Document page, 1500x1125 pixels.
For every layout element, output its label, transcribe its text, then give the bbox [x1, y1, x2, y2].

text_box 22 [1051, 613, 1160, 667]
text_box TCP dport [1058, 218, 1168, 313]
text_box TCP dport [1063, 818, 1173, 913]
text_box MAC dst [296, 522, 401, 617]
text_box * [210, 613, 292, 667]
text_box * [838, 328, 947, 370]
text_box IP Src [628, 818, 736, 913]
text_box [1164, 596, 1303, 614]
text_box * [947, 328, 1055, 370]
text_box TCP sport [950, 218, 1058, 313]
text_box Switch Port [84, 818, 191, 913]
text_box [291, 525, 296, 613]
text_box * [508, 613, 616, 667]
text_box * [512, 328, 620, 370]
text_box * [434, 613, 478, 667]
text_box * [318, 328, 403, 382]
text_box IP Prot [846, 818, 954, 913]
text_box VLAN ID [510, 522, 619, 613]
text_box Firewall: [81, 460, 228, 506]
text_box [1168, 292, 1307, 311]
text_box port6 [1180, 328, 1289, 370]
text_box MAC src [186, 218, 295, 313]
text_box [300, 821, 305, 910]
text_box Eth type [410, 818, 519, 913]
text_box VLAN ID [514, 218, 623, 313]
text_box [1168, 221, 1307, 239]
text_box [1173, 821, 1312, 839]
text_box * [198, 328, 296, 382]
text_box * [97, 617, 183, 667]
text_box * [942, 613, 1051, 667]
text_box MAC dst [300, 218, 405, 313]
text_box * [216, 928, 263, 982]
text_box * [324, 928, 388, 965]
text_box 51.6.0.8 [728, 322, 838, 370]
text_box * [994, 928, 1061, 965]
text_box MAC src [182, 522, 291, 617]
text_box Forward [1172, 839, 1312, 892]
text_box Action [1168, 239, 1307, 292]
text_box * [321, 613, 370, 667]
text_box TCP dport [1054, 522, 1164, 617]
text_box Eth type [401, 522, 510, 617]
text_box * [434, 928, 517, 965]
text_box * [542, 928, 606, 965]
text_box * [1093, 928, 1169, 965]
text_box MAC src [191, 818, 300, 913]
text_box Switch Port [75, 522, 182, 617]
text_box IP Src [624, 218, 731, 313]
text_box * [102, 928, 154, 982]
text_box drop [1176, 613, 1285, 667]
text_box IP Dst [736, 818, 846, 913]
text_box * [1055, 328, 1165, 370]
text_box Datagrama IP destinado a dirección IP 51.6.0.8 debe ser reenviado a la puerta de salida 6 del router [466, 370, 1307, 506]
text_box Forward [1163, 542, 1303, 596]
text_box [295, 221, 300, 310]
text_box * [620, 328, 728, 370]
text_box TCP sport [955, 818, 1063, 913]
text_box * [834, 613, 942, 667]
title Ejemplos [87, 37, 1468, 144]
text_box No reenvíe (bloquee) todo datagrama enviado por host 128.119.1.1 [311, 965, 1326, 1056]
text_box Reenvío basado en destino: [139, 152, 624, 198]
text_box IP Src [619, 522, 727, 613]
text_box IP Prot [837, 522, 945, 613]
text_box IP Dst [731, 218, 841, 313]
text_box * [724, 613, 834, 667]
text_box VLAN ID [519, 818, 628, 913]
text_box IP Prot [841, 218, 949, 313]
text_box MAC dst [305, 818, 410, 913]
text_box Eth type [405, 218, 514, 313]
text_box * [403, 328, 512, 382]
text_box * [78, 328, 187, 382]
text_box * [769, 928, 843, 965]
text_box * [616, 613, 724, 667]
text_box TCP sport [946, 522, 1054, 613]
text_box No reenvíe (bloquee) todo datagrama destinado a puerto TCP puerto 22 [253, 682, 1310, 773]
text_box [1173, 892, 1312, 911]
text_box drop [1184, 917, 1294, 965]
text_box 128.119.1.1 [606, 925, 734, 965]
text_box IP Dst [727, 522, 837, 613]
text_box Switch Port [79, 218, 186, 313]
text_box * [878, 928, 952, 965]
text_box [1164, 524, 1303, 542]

= = = = = = =

● Instruction:
Reproduce the items from their first line through the line containing "For every layout", swapping "transcribe" for "copy out" and changing nothing else; give only those lines.

● Worked answer:
Document page, 1500x1125 pixels.
For every layout element, output its label, copy out its text, then give the bbox [x1, y1, x2, y2].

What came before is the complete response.